Seriously Strange, 8-9


-----------------------------------------------------------

8

Seeing ... Aeternity

Dean Radin

208-38


p. 209 culturally-halted human development

"some meditation researchers are proposing that what used to be regarded as ordinary [Shapiro, Walsh, & Britton 2003] 'is increasingly coming to look like a form of arbitrary, culturally determined, developmental arrest'."

Shapiro, Walsh, & Britton 2003 = Shauna L. Shapiro, Roger Walsh, & Willoughby B. Britton : "An Analysis of Recent Meditation Research and Suggestions for Future Directions". J FOR MEDITATION AND MEDITATION RESEARCH 3:69-90.


pp. 210-11 logical consequences of ongoing praesent sensory cognition of futurality

p. 210

"But perception of the future ... would call into question our basic understanding of causation ... . If that assumption is incomplete, the house of cards {i.e., frail and possibly illusory system of unverifiable assumptions built upon other unverifiable assumptions} built by science to explain the universe, life and ourselves must be re-examined. ...
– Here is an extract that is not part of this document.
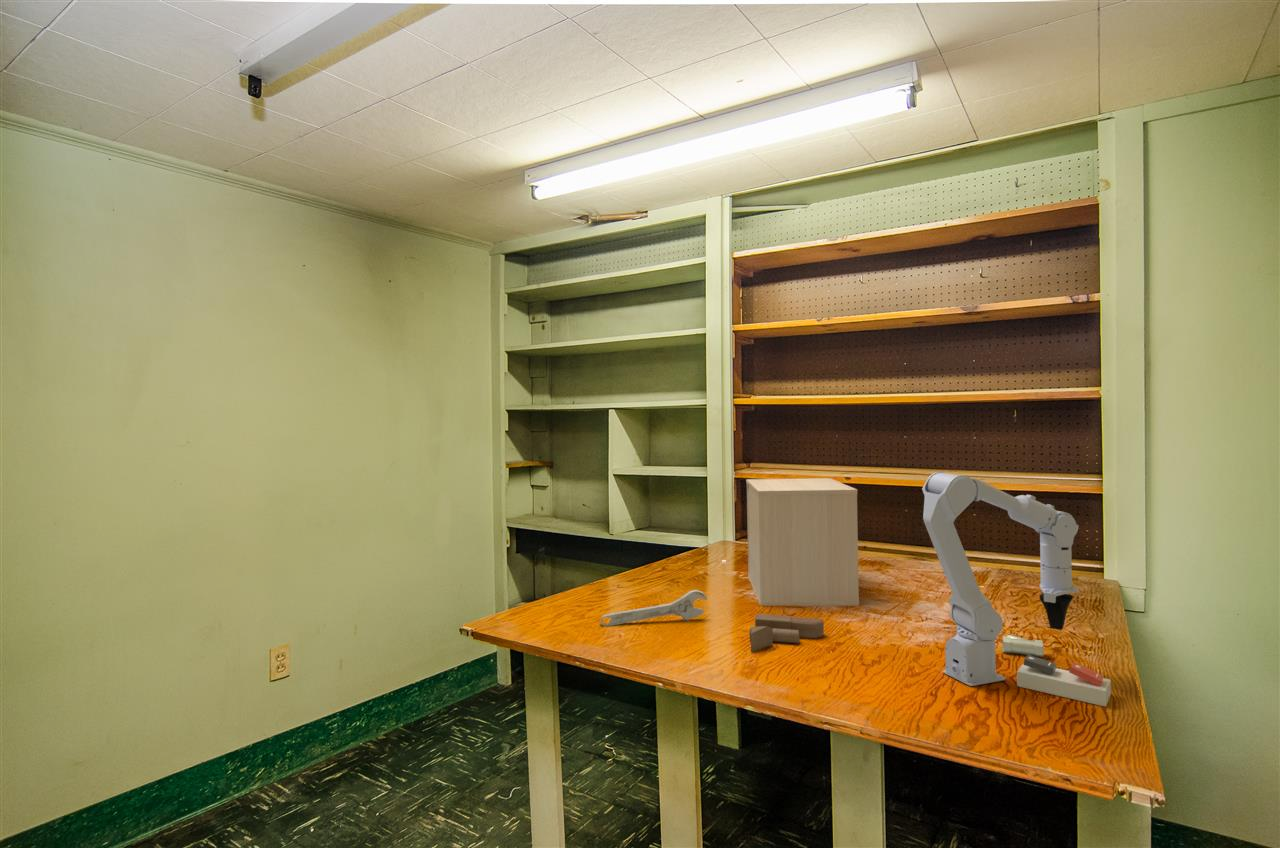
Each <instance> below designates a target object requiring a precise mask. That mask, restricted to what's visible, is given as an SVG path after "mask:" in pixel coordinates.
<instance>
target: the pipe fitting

{Without any drastic alteration of epistemology (and without utter divorce of epistemology from ontology) -- which if analyzed in detail may lead to major paradoxa concerning the nature of temporality -- cognition of futurality may be readily subsumed under the standard category of receptive telepathy to material-plane denizens (mortal humans) of emissive/transmissive telepathy from subtle-plane denizens of their plans for the future, which plans they are (always have been, and always will be) very much in an omnipotent status of being capable to enforce universewise/universewide, even against every-and-all possible opposition. [written Mar 7 2016]}

p. 211

What if our everyday sense of time is an illusion, ... an approximation of a deeper reality residing beyond the everyday constraints of space and time? What if wen that reality is perceived from 'inside' space-time, both the past and the future would be observed to influence the present?"

{As we are constantly being made all-too-well aware, our own plans for the future do indeed radically "influence" our own actions in the praesent. If the sustainers-and-enforcers of plans-for-the-future (as frequently revealed to "2nd-sight"-capable hylics-psychics-pneumatics of even a mortality-limited nature) be instrinsically fundamental to a universewise infinitely-antient plan reaching infinitely into the future, embracing all conditions and all circumstances both thinkable and unthinkable, then these conditions would indeed be fully met : namely, wherein and whereby "both the past and the future would be observed to influence the present". [written Mar 7 2016] This logical solution is not particularly difficult to recognize, and must occur to anyone considering the problem with sufficient care; but it is never stated (viz., neither in print nor via other public venue) by any professor at any capitalistploutokrat-funded university, for to do so would be such a violation of capitalist-ploutokrat principles (of extremist materialism and its extreme consequences), as to entail immediate dismissal from professorship, with no possibility of obtaining any further professorship anywhere else on this utterly materialism/materialist-dominated planet.}


pp. 211-2 praecognition of flashes

p. 211

"the eminent British statistician I. J. Good ... in the 1940s suggested that one might study whether precognition existed by exposing people to flashes of light at random times while their brain activity was recorded, and then analyzing the resulting activity prior to the flashes to see if their brains anticipated the upcoming stimuli. [p. 296, n. 30 : I. J. Good : "Letter to the Editor". J OF PARAPSYCHOLOGY 25 (1961):58.] ...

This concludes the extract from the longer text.